Editor’s note: The following drop was submitted to DP.com from a fellow reader and Internets Celebrity RobAck. Even though the Black Entertainment Television awards program aired several weeks ago (a literal eternity on the internets timeline) I thought that the ideas he presented were valid and worth reading, ESPECIALLY though since RobAck is secretly the target audience for this channel. He is 18yrs old and on his way to engineering college. Oh and yeah, he’s a white. I’ma let RobAck tell it…
Within 30 minutes of watching the bastardization of hip-hop and hip-hop culture perpetrated by BET, I felt the need to hate, er, I mean “blog”. I guess I should write some sort of disclaimer before griping about BET, letting you all know that I am indeed white, so take this whole post with a grain of salt if you must.
So today was the 2009 BET Awards. It was impossible to involve yourself in any major media outlet today without being exposed to some sort of coverage of the awards. But, what wasn’t covered is that fact that the year 2009 marks the 10 year anniversary of Robert L. Johnson selling BET to Viacom. Black Entertainment Television is currently owned by a white man. Tragedy? Maybe. Irony? Yes.
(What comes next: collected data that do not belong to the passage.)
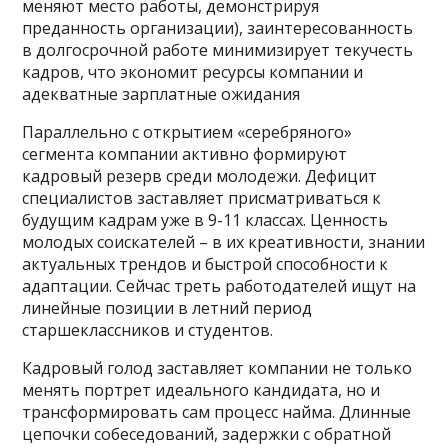
меняют место работы, демонстрируя
преданность организации), заинтересованность
в долгосрочной работе минимизирует текучесть
кадров, что экономит ресурсы компании и
адекватные зарплатные ожидания
Параллельно с открытием «серебряного»
сегмента компании активно формируют
кадровый резерв среди молодежи. Дефицит
специалистов заставляет присматриваться к
будущим кадрам уже в 9-11 классах. Ценность
молодых соискателей – в их креативности, знании
актуальных трендов и быстрой способности к
адаптации. Сейчас треть работодателей ищут на
линейные позиции в летний период
старшеклассников и студентов.
Кадровый голод заставляет компании не только
менять портрет идеального кандидата, но и
трансформировать сам процесс найма. Длинные
цепочки собеседований, задержки с обратной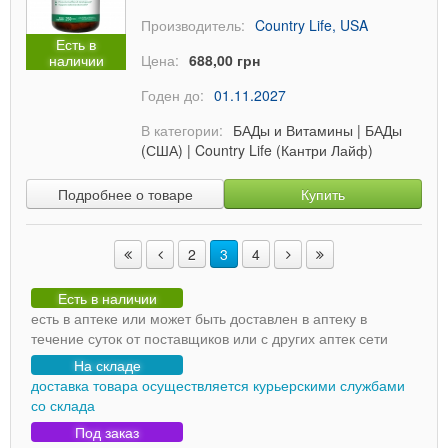
Производитель:
Country Life, USA
Есть в
наличии
Цена:
688,00 грн
Годен до:
01.11.2027
В категории:
БАДы и Витамины
|
БАДы
(США)
|
Country Life (Кантри Лайф)
Подробнее о товаре
Купить
2
3
4
Есть в наличии
есть в аптеке или может быть доставлен в аптеку в
течение суток от поставщиков или с других аптек сети
На складе
доставка товара осуществляется курьерскими службами
со склада
Под заказ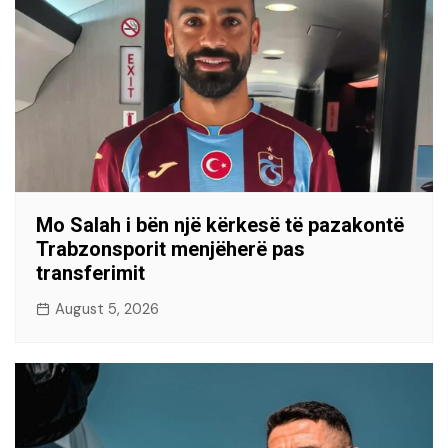
Mo Salah i bën një kërkesë të pazakontë
Trabzonsporit menjëherë pas
transferimit
August 5, 2026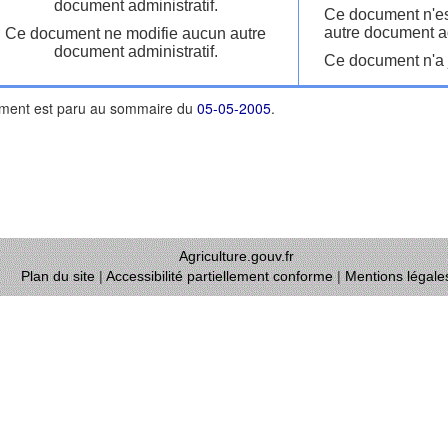
document administratif.
Ce document n'es
autre document ad
Ce document ne modifie aucun autre
document administratif.
Ce document n'a j
ment est paru au sommaire du
05-05-2005
.
Agriculture.gouv.fr
Plan du site
|
Accessibilité partiellement conforme
|
Mentions légale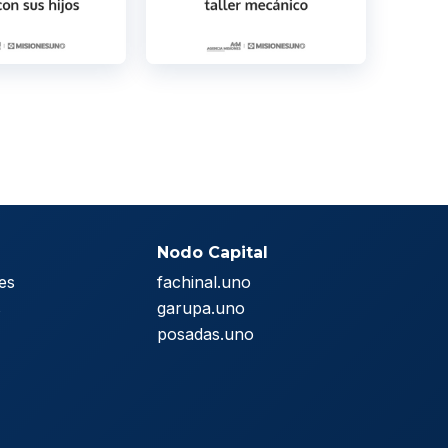
Nodo Capital
es
fachinal.uno
s
garupa.uno
posadas.uno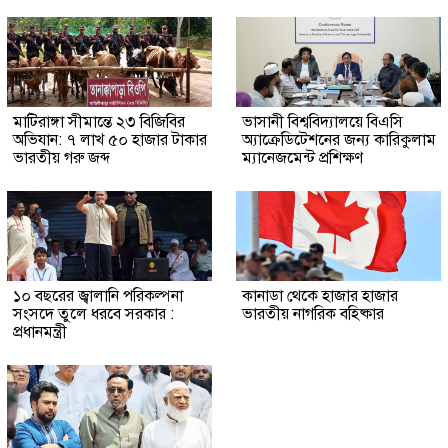
মাটিরাঙ্গা সীমান্তে ২৩ বিজিবির
ভাসানী বিশ্ববিদ্যালয়ে বিএসি
অভিযান: ৭ লাখ ৫০ হাজার টাকার
অ্যাক্রেডিটেশনের জন্য কারিকুলাম
ভারতীয় গরু জব্দ
ম্যানেজমেন্ট প্রশিক্ষণ
১০ বছরের জ্বালানি পরিকল্পনা
কানাডা থেকে হাজার হাজার
সংসদে তুলে ধরবে সরকার :
ভারতীয় নাগরিক বহিষ্কার
প্রধানমন্ত্রী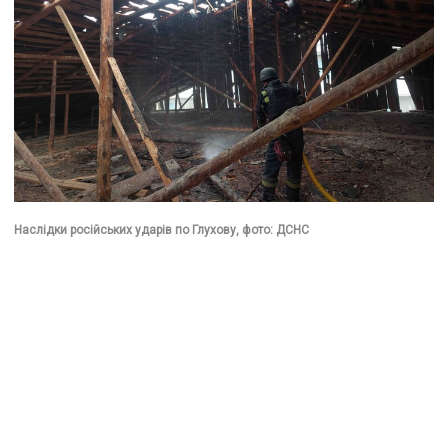
Наслідки російських ударів по Глухову, фото: ДСНС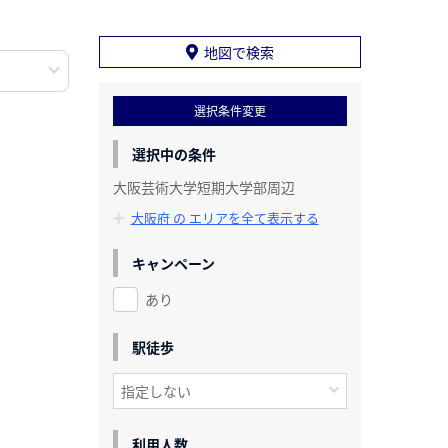
地図で検索
選択条件変更
選択中の条件
大阪芸術大学短期大学部周辺
大阪府 の エリアを全て表示する
キャンペーン
あり
駅徒歩
利用人数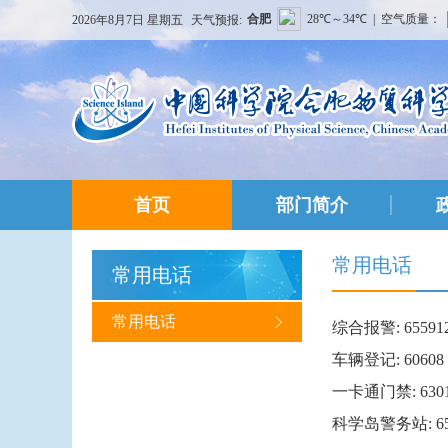
2026年8月7日 星期五
天气预报:
首页
部门简介
常用电话
常用电话
常用电话
综合报警:
65591
车辆登记:
60608
一卡通门禁:
630
科学岛警务站:
6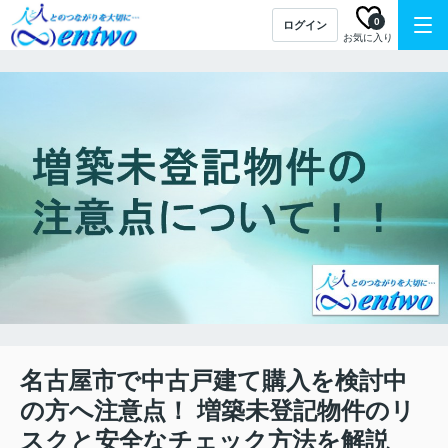
0
ログイン
お気に入り
名古屋市で中古戸建て購入を検討中
の方へ注意点！ 増築未登記物件のリ
スクと安全なチェック方法を解説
Regardless of my fascination with music, I never really connected with any music channel – VH1, MTV, BET, Fuse, etc. A little MTV Jams here or there to stay ‘Hood Fab’, but other than that, I disconnect myself from mainstream music as much as humanly possible. In my youth, I never had cable, but there was some BET Satan child that my step brother and I could get after school if we positioned the bunny ears correctly and wrapped them with the perfect amount of tin foil. I don’t remember much of what I saw, but I remember feeling guilty about seeing it. Old school kinda shit before internet porn when you had to sneak a freak to Taxicab Confessions and make sure your remote’s “last” button would quickly redirect to Doug or some shit. Not until recently have I had any real connection to the channel whatsoever. I have cable now and I’ve studied the channel closely on the rare occasions I’d watch it. I realized soon why I felt guilty during those after-school rap out sessions with my bro. I didn’t feel guilty because of the music, the images or the lyrics, but rather because those things were attached to a people as a whole. Black people.
I know BET has made some weak-willed attempts to become more P.C. with Sunday morning Christian shows and whatnot, but still, the majority of BET airtime is filled with rap videos. Rap videos that show partial nudity, misogamy, materialism, violence, and encouragement of all those ills. Before you claim I’m giving the old person spiel that rap will turn your sweet little Jimmy and Jill into hustlers and prostitutes, see where I’m coming from.
All those negative things I mentioned are indeed a part of hip-hop culture, for better or for worse, but that’s a whole ‘nother issue. The issue here is that those things aren’t being associated with hip-hop culture, they’re being associated with black culture.
^ Editor’s note: Would the congregation kindly say chuuuch. Amen.
In the beginning, BET aired Soul, Funk, Jazz and Gospel music. In fact, it wasn’t until 9 years after BET’s launch that Rap City first reared it’s ugly head. Well what happened? Hip-hop had been a driving force in American culture long before 1989. Business happened. MTV was crushing BET in ratings, and they needed a new vision. Since then, the image of Black people, on television at least, has been almost irrevocably associated with rap music.
Watching the awards last night, I couldn’t help but try and imagine I had never met a black person in my life. I tried to associate everything I saw or heard with black people as a whole. That may be excessive, but that’s the kind of responsibility BET holds. That channel is FUBU. For black people, by black people (even though we know the latter is far from true”. When you create a television channel with a whole race of people in the title, you better be up for the job of making sure the image of those people isn’t negative. BET failed.
Really, really bad.
Imagine the outrage if MTV became WET (pause). White Entertainment Television. All white people would be seen as snotty cornhuskers from The Hills or sadistic pretty boy assclowns who prank people too much. I mean, shit. People would be pissed. Well, white people would be pissed. I make this hypothesis because, in recent years, BET has virtually mirrored MTV’s line-up. 106 and Park to their TRL, and a slew of reality shows like College Hill or Harlem Heights.
The truth is, nobody can uphold the type of responsibility that comes with a completely black television network, or a completely white one for that matter. Even though the days of slave ships and cotton fields are gone but Phillippe P. Dauman and Viacom are still looking for ways to drag black people by their “Big Ass Chains”.